Your task:
Print the listing from its top line through the line containing "IFID_Instruction = 0;", nothing more, and leave out the pictures.

Source material:

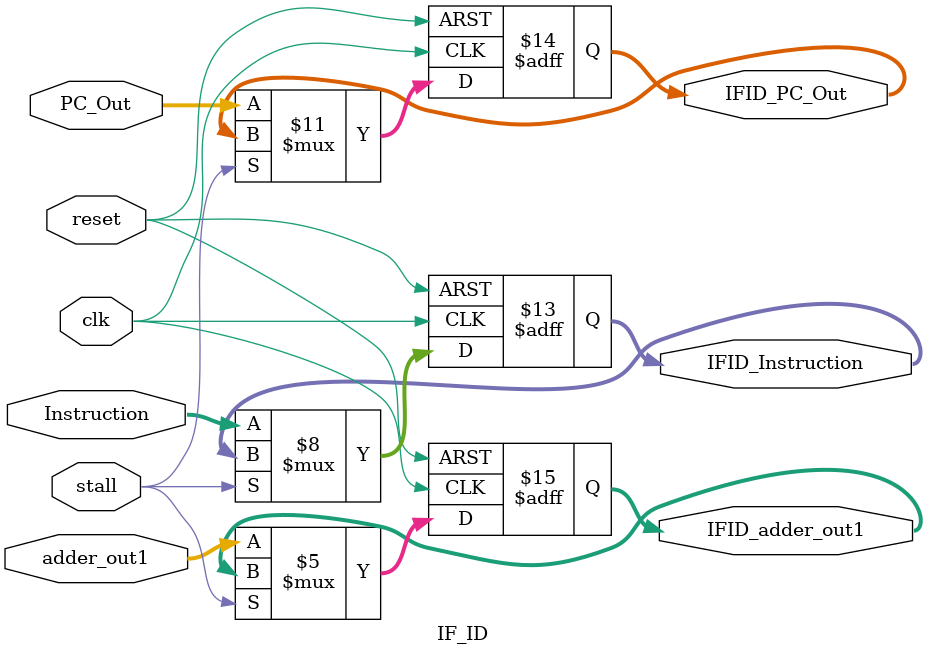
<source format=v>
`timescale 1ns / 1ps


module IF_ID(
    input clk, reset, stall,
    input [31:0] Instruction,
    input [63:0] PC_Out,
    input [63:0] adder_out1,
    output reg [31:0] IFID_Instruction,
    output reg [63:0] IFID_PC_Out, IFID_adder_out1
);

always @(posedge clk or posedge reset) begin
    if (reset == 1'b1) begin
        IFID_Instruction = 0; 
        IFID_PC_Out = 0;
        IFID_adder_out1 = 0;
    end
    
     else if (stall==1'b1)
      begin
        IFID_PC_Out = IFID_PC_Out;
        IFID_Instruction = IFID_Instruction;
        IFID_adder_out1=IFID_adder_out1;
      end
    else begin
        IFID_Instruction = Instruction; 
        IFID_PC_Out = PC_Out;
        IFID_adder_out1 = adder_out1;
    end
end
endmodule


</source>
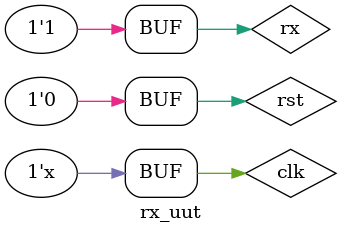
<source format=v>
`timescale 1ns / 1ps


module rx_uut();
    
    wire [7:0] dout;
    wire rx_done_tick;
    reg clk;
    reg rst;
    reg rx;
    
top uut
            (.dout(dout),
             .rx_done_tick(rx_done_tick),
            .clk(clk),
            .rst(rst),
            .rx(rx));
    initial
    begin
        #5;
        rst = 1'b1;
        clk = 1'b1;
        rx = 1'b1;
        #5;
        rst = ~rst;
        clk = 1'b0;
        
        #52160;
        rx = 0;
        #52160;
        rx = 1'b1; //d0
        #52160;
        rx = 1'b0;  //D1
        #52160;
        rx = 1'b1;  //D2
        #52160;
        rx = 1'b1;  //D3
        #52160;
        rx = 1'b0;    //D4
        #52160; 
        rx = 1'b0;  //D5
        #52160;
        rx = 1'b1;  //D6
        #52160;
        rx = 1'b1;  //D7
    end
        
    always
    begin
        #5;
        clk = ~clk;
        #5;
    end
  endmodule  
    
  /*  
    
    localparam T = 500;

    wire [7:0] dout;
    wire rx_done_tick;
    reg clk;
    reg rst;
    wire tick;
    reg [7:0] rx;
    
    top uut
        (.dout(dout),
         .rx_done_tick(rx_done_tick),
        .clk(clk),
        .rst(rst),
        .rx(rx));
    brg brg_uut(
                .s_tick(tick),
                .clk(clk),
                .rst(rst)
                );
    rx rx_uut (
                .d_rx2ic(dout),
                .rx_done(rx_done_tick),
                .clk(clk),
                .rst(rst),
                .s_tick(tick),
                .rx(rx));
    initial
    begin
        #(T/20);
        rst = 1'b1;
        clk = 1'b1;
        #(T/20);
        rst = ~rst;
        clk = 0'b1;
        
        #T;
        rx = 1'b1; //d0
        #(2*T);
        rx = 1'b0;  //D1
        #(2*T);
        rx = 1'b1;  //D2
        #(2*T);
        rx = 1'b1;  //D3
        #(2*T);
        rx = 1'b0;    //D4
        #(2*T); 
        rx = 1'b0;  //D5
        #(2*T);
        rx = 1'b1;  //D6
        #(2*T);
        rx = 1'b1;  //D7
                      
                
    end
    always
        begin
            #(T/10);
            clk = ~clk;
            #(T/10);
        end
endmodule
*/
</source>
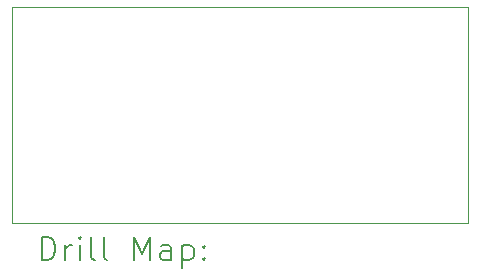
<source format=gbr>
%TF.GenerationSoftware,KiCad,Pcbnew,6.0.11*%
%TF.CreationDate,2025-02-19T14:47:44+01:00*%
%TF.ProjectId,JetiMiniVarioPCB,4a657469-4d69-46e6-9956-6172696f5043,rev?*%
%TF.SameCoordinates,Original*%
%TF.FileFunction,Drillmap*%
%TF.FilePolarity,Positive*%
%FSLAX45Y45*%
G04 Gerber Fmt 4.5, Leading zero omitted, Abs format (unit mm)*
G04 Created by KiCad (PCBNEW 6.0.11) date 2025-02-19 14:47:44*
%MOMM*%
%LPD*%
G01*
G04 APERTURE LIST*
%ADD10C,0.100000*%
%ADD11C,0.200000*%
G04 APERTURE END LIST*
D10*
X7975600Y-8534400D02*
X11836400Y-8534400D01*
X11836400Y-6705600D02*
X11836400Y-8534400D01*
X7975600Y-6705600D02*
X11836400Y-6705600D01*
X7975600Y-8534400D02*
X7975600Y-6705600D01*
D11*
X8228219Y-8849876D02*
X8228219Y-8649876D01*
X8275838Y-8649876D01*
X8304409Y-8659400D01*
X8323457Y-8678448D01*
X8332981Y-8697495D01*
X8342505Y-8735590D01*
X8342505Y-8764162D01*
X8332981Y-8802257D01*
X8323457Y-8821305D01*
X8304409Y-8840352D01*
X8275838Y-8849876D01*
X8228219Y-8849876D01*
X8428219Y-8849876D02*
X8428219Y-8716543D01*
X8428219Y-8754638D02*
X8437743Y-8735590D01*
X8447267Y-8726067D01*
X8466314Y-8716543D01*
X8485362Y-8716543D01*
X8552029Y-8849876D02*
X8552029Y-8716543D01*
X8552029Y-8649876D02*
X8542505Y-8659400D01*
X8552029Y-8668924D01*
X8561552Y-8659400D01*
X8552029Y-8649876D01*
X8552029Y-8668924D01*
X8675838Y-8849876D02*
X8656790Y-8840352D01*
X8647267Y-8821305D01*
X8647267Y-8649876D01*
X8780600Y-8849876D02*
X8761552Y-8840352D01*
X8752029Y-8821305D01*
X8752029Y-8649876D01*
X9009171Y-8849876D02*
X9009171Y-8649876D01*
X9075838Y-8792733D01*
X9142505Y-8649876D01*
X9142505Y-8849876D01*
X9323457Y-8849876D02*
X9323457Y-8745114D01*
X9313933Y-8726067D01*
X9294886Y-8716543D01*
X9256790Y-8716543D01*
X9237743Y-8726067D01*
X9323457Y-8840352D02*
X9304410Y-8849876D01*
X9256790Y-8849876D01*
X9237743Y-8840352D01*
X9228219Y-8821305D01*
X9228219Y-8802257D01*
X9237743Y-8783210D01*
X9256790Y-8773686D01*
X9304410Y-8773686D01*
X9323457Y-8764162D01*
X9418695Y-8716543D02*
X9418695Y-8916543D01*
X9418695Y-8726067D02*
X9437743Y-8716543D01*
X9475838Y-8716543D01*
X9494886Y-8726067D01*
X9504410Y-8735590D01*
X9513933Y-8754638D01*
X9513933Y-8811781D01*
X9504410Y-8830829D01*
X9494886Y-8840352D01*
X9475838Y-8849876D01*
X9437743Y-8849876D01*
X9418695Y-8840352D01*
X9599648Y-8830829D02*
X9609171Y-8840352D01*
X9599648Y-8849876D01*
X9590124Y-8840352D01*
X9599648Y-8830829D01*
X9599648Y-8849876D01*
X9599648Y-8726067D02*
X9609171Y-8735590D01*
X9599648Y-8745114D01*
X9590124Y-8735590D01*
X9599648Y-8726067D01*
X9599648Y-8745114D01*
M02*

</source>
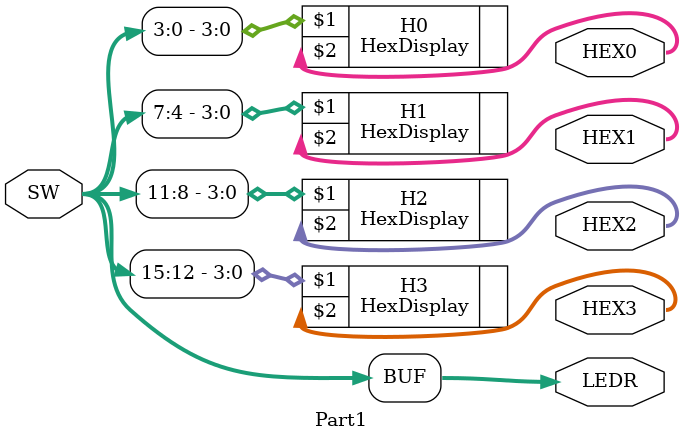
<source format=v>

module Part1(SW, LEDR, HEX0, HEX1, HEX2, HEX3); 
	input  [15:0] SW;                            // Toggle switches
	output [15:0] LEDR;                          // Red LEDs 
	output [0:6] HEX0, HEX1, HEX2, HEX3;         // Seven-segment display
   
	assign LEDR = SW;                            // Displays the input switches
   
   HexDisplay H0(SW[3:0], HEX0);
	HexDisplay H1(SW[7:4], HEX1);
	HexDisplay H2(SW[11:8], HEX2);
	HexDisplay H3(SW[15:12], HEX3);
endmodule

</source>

Reply:
<source format=v>
`timescale 1ns / 1ps


module IF_ID(
    input clk, reset, stall,
    input [31:0] Instruction,
    input [63:0] PC_Out,
    input [63:0] adder_out1,
    output reg [31:0] IFID_Instruction,
    output reg [63:0] IFID_PC_Out, IFID_adder_out1
);

always @(posedge clk or posedge reset) begin
    if (reset == 1'b1) begin
        IFID_Instruction = 0; 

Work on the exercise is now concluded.